# Exercise inputs

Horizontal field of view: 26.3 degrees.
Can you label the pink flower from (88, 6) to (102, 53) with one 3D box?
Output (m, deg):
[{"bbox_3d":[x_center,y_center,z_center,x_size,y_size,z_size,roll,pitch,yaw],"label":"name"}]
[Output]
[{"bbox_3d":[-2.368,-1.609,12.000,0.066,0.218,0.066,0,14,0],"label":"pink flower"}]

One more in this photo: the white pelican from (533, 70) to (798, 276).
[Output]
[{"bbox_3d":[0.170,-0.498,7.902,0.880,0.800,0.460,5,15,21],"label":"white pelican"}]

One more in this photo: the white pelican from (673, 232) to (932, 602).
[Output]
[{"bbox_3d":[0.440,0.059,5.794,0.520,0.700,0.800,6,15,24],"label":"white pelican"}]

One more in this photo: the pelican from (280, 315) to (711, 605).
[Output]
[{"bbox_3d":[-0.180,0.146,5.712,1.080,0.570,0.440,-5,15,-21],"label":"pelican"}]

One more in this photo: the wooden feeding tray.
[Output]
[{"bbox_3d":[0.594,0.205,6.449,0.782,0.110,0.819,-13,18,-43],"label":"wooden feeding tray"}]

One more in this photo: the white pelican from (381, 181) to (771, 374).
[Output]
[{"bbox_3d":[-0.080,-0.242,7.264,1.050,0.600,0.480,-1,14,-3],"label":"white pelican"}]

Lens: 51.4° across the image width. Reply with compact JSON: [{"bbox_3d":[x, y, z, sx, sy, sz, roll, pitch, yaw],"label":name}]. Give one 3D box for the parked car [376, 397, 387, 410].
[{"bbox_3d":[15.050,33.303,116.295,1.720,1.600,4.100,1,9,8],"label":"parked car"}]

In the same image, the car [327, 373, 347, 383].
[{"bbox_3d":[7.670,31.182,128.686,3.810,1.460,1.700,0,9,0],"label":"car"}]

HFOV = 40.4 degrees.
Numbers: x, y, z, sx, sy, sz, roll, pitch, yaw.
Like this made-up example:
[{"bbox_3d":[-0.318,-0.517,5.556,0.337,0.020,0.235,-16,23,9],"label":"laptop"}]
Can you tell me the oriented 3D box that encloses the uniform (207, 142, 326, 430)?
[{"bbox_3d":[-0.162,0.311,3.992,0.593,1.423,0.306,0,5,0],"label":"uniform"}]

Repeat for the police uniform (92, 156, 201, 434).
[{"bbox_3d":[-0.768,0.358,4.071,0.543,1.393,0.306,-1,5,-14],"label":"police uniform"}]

---

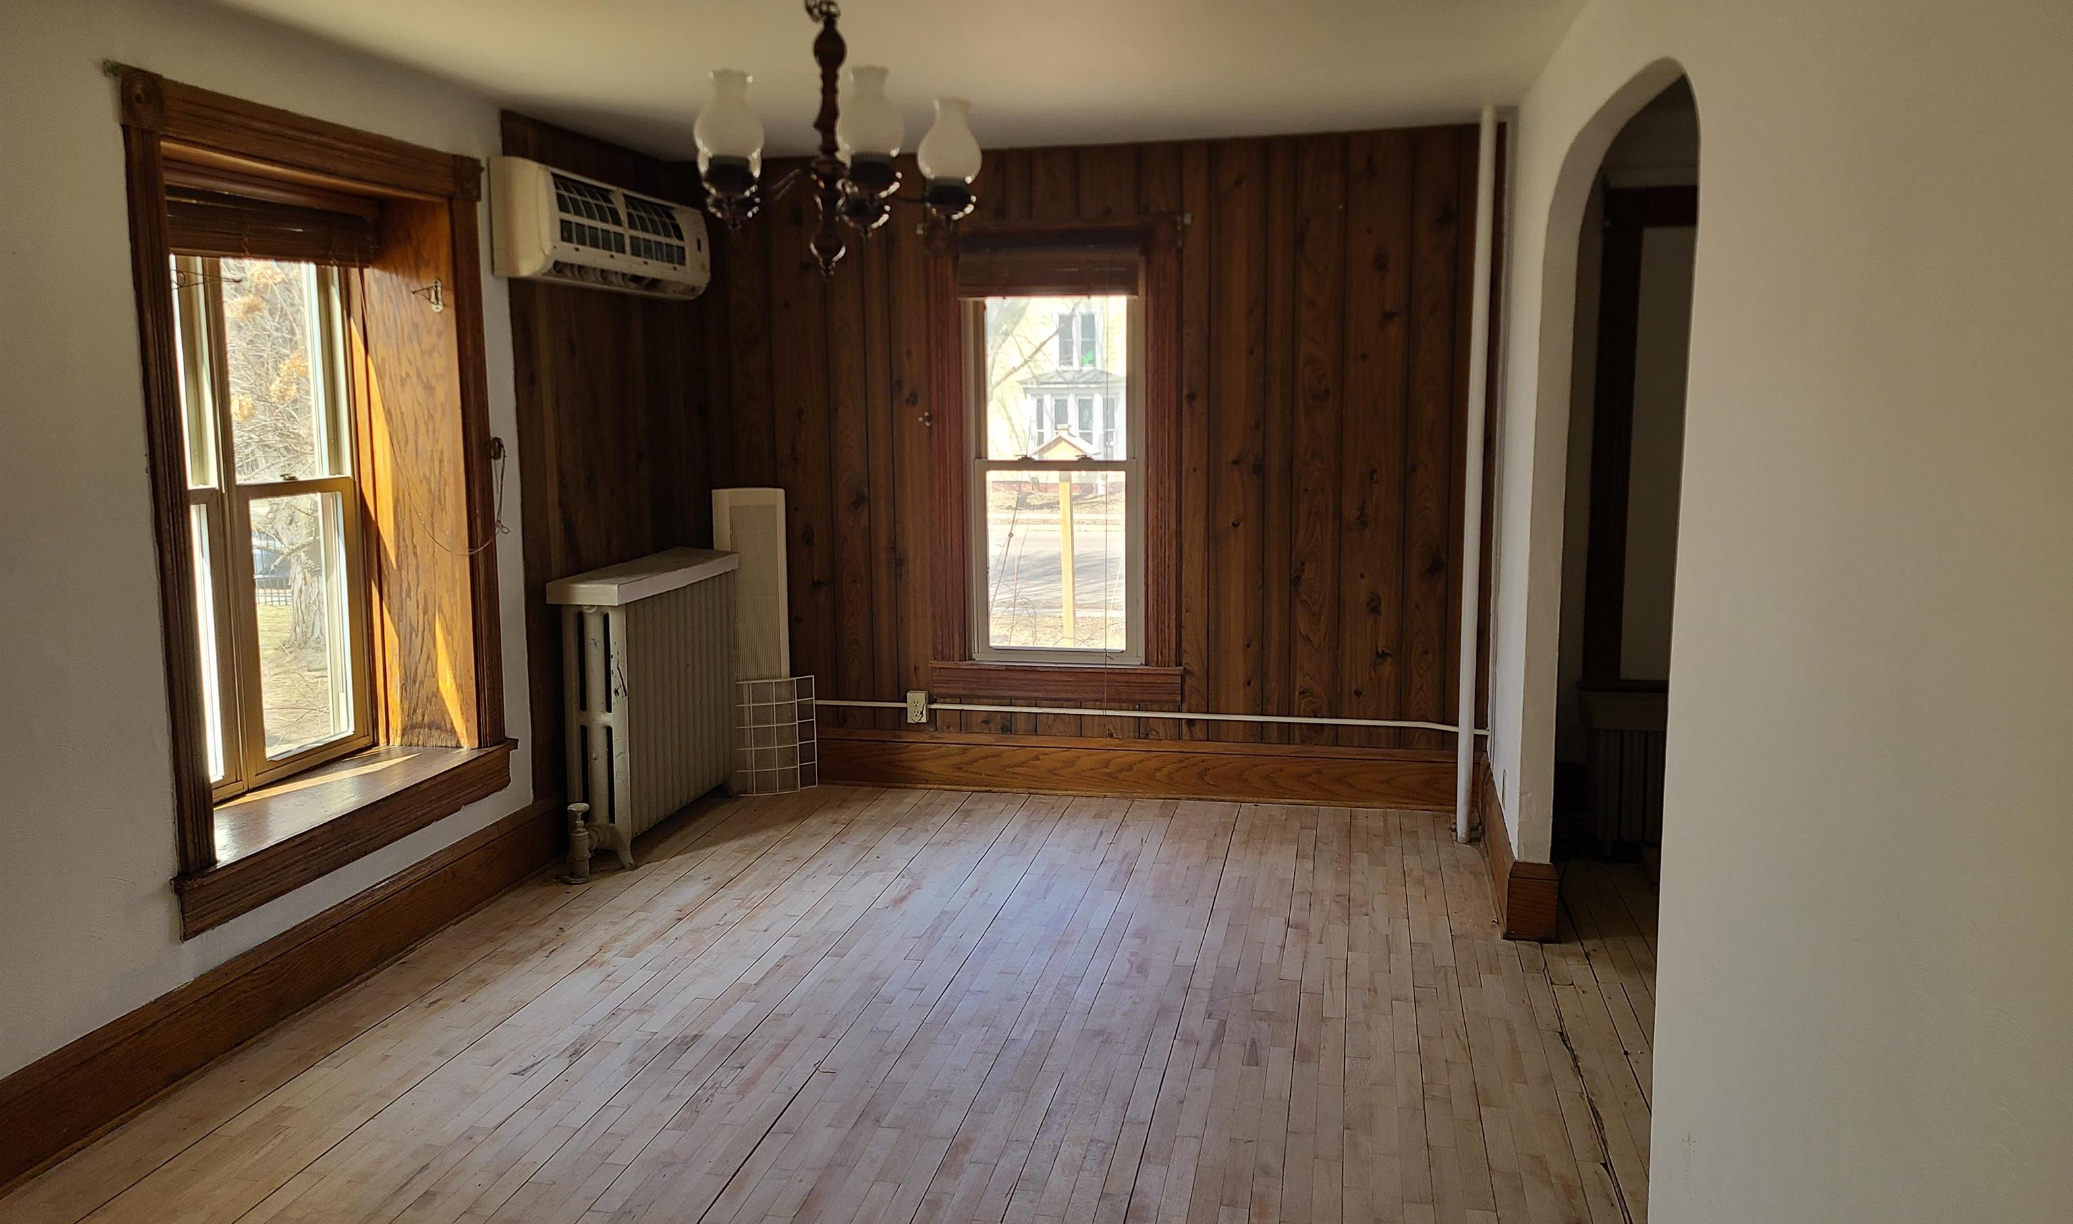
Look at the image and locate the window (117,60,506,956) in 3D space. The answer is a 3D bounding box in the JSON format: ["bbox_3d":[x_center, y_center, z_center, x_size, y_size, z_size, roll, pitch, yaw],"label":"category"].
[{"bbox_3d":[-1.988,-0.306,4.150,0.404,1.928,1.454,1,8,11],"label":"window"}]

...

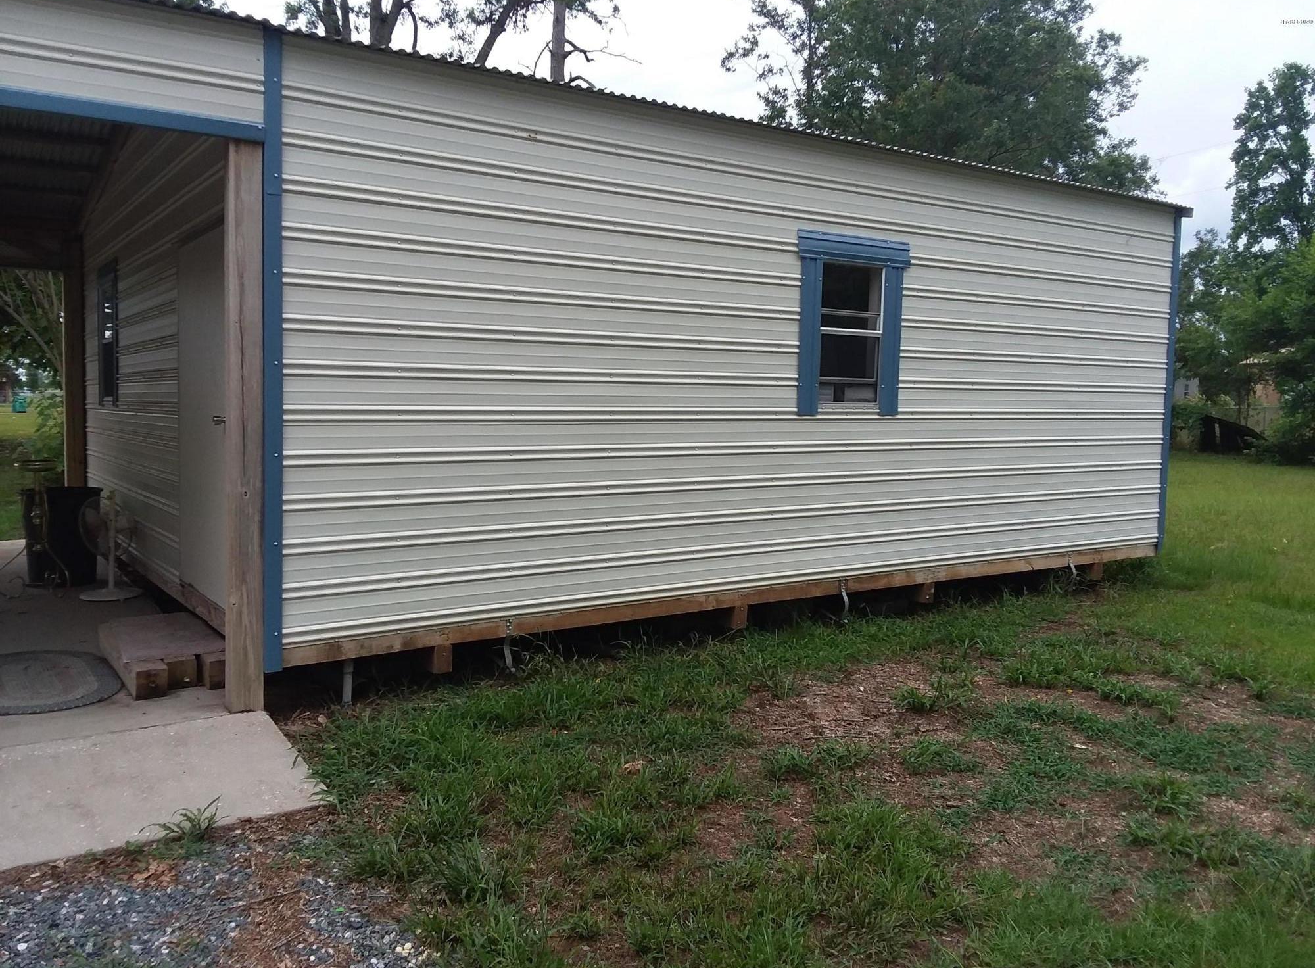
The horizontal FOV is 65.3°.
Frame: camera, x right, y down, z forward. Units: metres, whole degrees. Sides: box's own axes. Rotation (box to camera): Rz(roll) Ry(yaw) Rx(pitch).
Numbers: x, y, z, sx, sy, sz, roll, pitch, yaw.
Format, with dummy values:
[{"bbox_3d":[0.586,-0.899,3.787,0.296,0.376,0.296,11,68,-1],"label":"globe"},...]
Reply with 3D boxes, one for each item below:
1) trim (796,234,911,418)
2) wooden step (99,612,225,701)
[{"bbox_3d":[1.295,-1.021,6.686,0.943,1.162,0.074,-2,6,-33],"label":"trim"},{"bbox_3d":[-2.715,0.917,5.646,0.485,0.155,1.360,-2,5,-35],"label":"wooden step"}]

# What to produce
Once you have counted the lines of the material that include "from", give only that number.

# Task response
5